**Text excerpt:**
↓

Support Questions

Find answers, ask questions, and share your expertise

StructType schema spark on JSON

avatar
Master Collaborator

Hi.

How can i create the schema with 2 levels in a JSON in spark??

>>> df1.schema
StructType(List(StructField(CAMPO1,StringType,true),StructField(CAMPO2,StringType,true),StructType(List(StructField(VARIABLE,StringType,true),StructField(V1,StringType,true))),true))

This code doesnt work:

schema = StructType([
StructField("CAMPO1", StringType(), True),
StructField("CAMPO2", StringType(), True),
StructField("VARIABLE.V1", StringType(), True)
])

The json i have is:

{"CAMPO1":"xxxx","CAMPO2":"xxx","VARIABLE":{"V1":"xxx"}}

please could you help me?

Many thanks

3 REPLIES 3

avatar

@Roberto Sancho

You're schema structure is close, but you need to make a few modifications, like this:

import org.apache.spark.sql.types._ 

val data = sc.parallelize("""{"CAMPO1":"xxxx","CAMPO2":"xxx","VARIABLE":{"V1":"xxx"}}""" :: Nil)

val schema = (new StructType)
    .add("CAMPO1", StringType)
    .add("CAMPO2", StringType)
    .add("VARIABLE", (new StructType)
        .add("V1", StringType))

sqlContext.read.schema(schema).json(data).select("VARIABLE.V1").show()

Please let me know if this works for you. Thanks!

avatar
Master Collaborator

I am on Python enviornment, I have translate the scala code to Python code like that, but doesnt WORK, please any suggestion?

schema = StructType([
StructField("CAMPO1", StringType(), True),
StructField("CAMPO2", StringType(), True),
StructField("VARIABLE", StructType([
StructField("V1", StringType(), True),
StructField("V2", DoubleType(), True),
StructField("V3", StringType(), True)]))
])

df1 = sqlContext.read.json("xxxx.json",schema).select('VARIABLE.V2').show()

↑

**Data to examine:**
↓

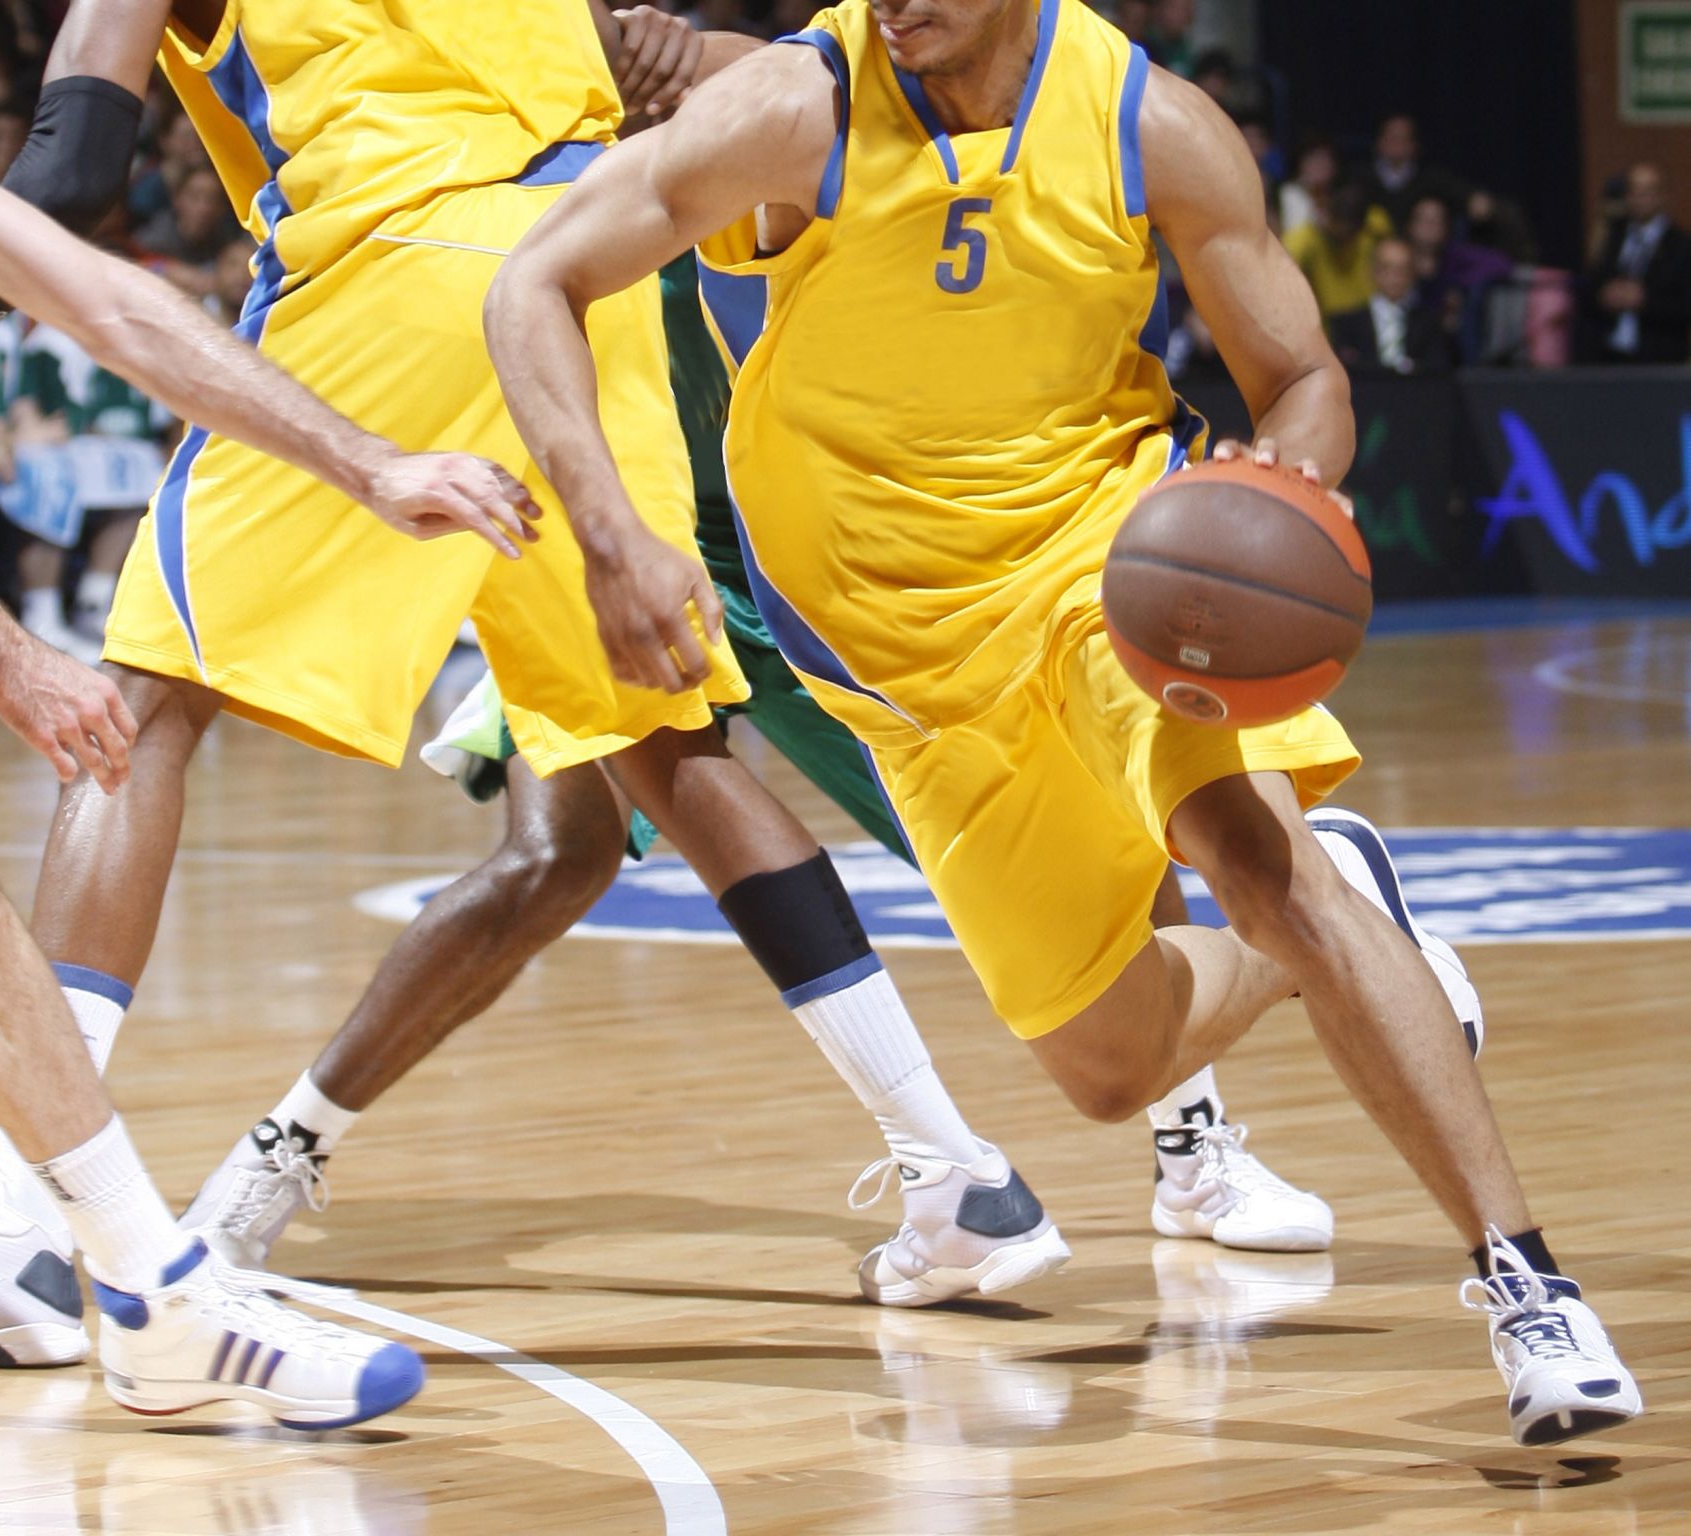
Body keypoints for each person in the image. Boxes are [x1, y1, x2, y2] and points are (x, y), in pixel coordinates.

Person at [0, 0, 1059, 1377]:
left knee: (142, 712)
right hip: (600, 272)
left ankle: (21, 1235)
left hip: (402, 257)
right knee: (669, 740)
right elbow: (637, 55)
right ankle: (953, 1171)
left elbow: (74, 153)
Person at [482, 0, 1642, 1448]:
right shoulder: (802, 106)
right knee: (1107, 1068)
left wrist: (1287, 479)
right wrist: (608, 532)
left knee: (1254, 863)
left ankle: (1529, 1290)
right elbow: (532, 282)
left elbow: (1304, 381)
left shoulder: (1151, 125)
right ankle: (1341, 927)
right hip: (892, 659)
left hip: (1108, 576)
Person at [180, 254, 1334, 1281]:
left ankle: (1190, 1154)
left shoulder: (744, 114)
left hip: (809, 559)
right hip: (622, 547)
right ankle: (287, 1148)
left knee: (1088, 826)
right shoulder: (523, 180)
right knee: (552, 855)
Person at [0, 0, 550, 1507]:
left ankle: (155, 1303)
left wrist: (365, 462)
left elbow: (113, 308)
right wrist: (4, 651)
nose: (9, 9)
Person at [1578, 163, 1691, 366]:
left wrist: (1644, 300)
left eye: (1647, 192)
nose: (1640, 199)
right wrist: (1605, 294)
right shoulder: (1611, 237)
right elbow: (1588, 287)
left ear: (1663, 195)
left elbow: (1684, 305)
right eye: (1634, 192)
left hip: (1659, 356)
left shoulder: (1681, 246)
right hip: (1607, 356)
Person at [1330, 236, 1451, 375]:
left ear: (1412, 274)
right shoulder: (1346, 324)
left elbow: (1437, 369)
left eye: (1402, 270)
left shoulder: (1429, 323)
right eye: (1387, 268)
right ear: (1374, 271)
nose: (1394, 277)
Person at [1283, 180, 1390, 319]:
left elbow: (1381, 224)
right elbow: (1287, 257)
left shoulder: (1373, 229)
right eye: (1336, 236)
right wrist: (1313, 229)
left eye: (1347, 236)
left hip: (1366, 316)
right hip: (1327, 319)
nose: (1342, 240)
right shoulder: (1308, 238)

↑

**Set of tasks:**
1/ From the Spark JSON schema thread, reproduce everything from "Please let me" down to "please any suggestion?".
2/ In the Spark JSON schema thread, which field does the Scala reply select before calling show()?

**Expected responses:**
1/
Please let me know if this works for you. Thanks!

avatar
Master Collaborator

I am on Python enviornment, I have translate the scala code to Python code like that, but doesnt WORK, please any suggestion?

2/ VARIABLE.V1